A Walk in the Park
The cold aftermath. The day after. All that buildup and then the buzzing silence.
The second night was infinitely better than the first. Everybody kept it rolling. I was with the story all the way through. I got some very positive feedback, *both* nights. And yet, I'm left with an empty feeling. More than half my friends/acquaintances didn't even come up to me at the end to say anything. I thought it played really beautifully the second night, and yet there wasn't much change in the response.
Yeah, it runs too long and there's a lot I'd want to fine tune with the text before taking it further -- but I have seen so many bloody fucking awful pieces of shit theater over the years, from friends and strangers... at least I was trying to do something different...
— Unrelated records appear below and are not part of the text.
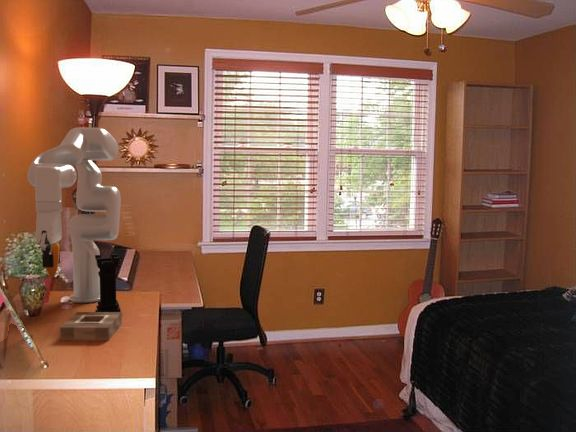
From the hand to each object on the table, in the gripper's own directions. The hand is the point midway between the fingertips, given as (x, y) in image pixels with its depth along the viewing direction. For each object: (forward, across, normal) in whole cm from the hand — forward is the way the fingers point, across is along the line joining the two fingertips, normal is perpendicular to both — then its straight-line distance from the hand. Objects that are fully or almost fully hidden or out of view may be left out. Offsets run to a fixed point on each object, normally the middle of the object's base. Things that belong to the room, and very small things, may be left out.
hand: (51, 264), depth 188 cm
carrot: (+5, 0, 0) cm, 5 cm away
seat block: (+20, +4, +13) cm, 24 cm away
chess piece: (+21, -16, +13) cm, 29 cm away
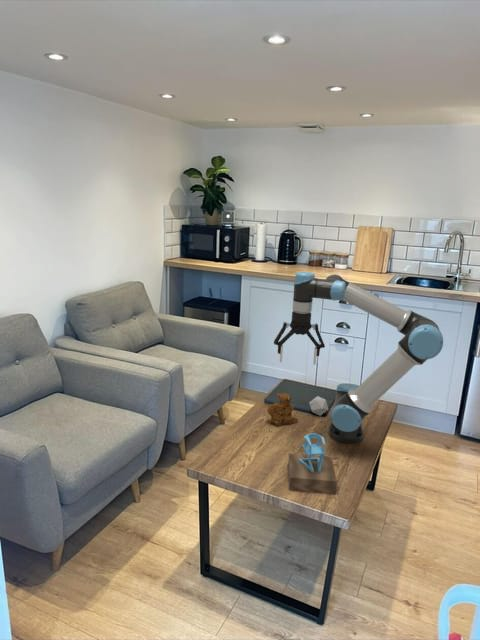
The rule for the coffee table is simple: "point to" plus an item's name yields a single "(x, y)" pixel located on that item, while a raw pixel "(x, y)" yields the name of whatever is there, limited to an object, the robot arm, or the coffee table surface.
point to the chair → (313, 451)
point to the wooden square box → (311, 475)
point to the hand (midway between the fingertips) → (297, 362)
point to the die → (318, 405)
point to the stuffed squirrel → (282, 410)
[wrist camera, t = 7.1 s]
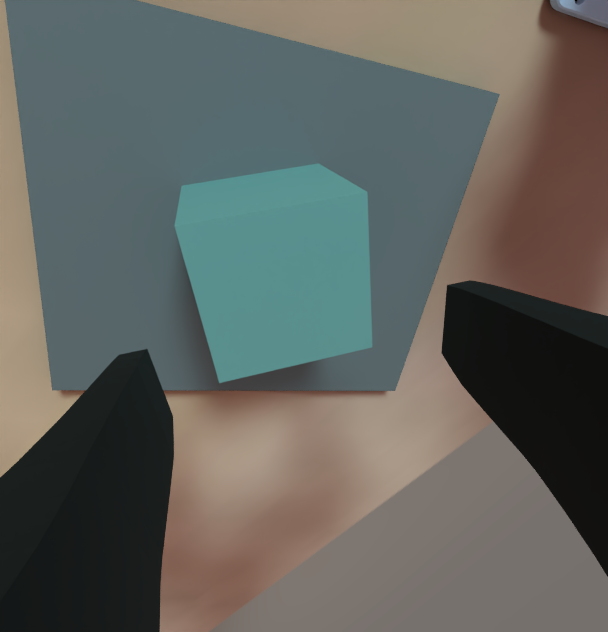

There's this arrogant, white-bread guy named **** I know from work, he does this monthly one-man kind of show called "New Normal" that is fucking the WORST ticket in town. I've seen it FOUR times and it's gotten progressively worse. There is something totally delusional in him where he thinks it's a raving success. HE thinks it's like nothing the world has ever seen before, and yet I've seen it plenty before and his is a piss poor example of it. He's very charismatic and he gets a lot of folks from work to go, but he doesn't seem to realize that it's this same bunch of friends of his coming to his stupid show every month, blowing sunshine up his ass. He came the second night, ate pumpkin seeds and drank beer in the back row, tried to chat it up with C. while she was trying to run the lights/sound -- tried to get her to come to his show the next week. At the end of the show, he just gently shook my hand without saying anything, as if he were being noble and gentlemanly and diplomatic and had nothing positive to say so he didn't want to say anything. What a dickhead. He thinks he knows me, but he has no fucking idea. It was a mistake to advertise this at work.
OK. Positive thoughts. A lot of good. A lot of good feedback. It's only my first solo outing. It was a small show, I'm young and I'm exploring. Not everything has to be an unequivocal success. It's good to try different things. I'll do better next time.
For today, however, I hide away from the world, like Axl Rose...
1 Comments:
Reads like that he likes you . . . (that guy).